Determine Who Takes Over The Home

If there was a co-signer on the mortgage, that person is now responsible for making the mortgage payments. In the event a home is left to an heir via a will, the heir(s) – whether there are one or more people – is now responsible for the mortgage. It’s important that you establish who’s responsible for the loan, because this person (or group of people) will work with the lender to get details and information about the mortgage.

If there’s no co-signer and no one in line to inherit the home, the bank or lender still needs to collect on their debt. They usually end up selling the house to try to recoup the debt. Sometimes the amount brought in from the sale of the home doesn’t cover the entire loan balance. If that’s the case, then the lender may seize the assets of the deceased to cover the remainder of the loan or simply assume the rest of the debt. This may vary depending on where you live.

Gather All The Mortgage Documents

Hopefully, the homeowner kept a file of their mortgage documents. At the very least, try to find a document saying who services the mortgage. You, or your family attorney, will need to call the servicer to notify them of the death. Chances are they’ll want a copy of the death certificate before you can move forward. After verifying the death and updating documents, the servicer will then be able to tell you how much is left on the mortgage and how much the monthly mortgage payment is. At this point, you’ll have the information you need to decide how to deal with the remainder of the mortgage.

You’ll also want to ask if the borrower had mortgage protection insurance on their home. If they did, this could help simplify the complicated process of dealing with a mortgage after their death. If they passed before their mortgage was paid off, the insurance company will cut a check to pay the remainder of the mortgage, and the home will be paid off.

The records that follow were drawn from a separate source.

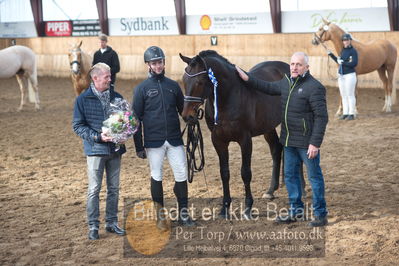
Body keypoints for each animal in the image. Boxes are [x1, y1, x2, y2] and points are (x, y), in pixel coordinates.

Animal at [181, 50, 290, 218]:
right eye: (184, 81)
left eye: (199, 82)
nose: (187, 116)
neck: (229, 97)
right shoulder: (218, 140)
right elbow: (224, 173)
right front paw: (225, 208)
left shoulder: (245, 140)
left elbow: (245, 173)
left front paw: (248, 207)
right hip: (267, 127)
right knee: (276, 149)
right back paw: (270, 190)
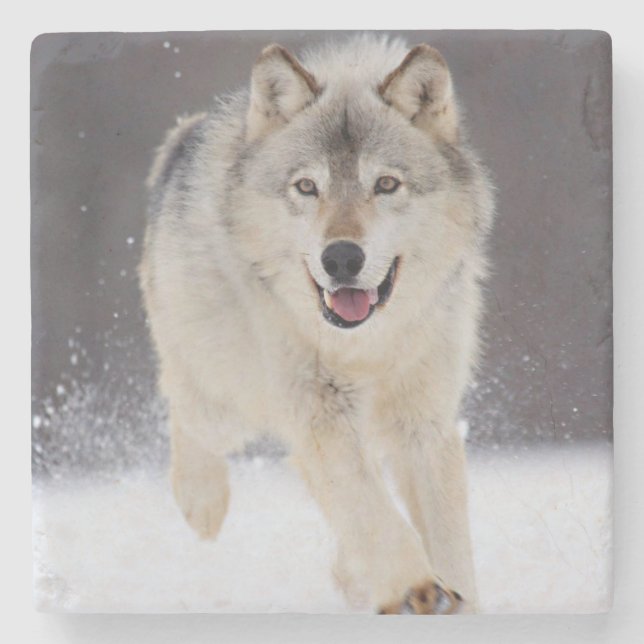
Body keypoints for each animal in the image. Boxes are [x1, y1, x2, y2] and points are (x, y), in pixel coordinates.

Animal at [139, 35, 494, 614]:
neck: (366, 347)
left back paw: (354, 579)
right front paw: (416, 588)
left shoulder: (425, 422)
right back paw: (202, 501)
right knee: (183, 407)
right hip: (227, 399)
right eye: (307, 186)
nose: (342, 258)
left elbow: (444, 538)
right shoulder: (319, 411)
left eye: (386, 183)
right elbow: (370, 506)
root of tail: (184, 137)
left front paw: (448, 595)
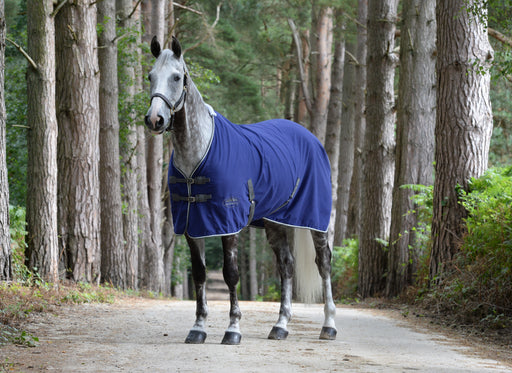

Start Making The Loan Payments

First and foremost, if you decide to keep the home, you’ll need to begin making the mortgage payments. Otherwise, it may go into foreclosure. Once in foreclosure, the home and all of its remaining debts will be turned over to the mortgage company.

If there were any reverse mortgages on the home, those will also need to be paid off if you want to keep the property. You could also pay off the reverse mortgage by selling the home and keeping the remaining payments.

Pay The Mortgage Off

If you can pay the mortgage off completely, that’s another option (and probably the best) to deal with an inherited home loan. With the house completely paid off, you can then keep the property, maybe lease it out or simply sell the home. Either way, paying the mortgage in full frees the property from a lender and allows you to do what you please with the home.

Ask A Professional For Advice

Contact an attorney if you have any specific questions or just feel completely lost; they can help you sort out specific questions. Laws fluctuate from state to state, and we all know how difficult legalese can be to read. Don’t be afraid to ask for help if you need it, and – most importantly – don’t sign or agree to something you don’t understand.

The Bottom Line

The time after a loved one dies feels like a whirlwind. Trying to tie up financial loose ends adds extra stress to an already traumatic time. Knowing what steps to take in advance can help alleviate the anxiety you might feel. Just remember to ask for professional guidance if you have any questions, or if your gut tells you something isn’t right. It’s better to spend the money and come to the right decision with confidence, rather than guessing and hoping for the best.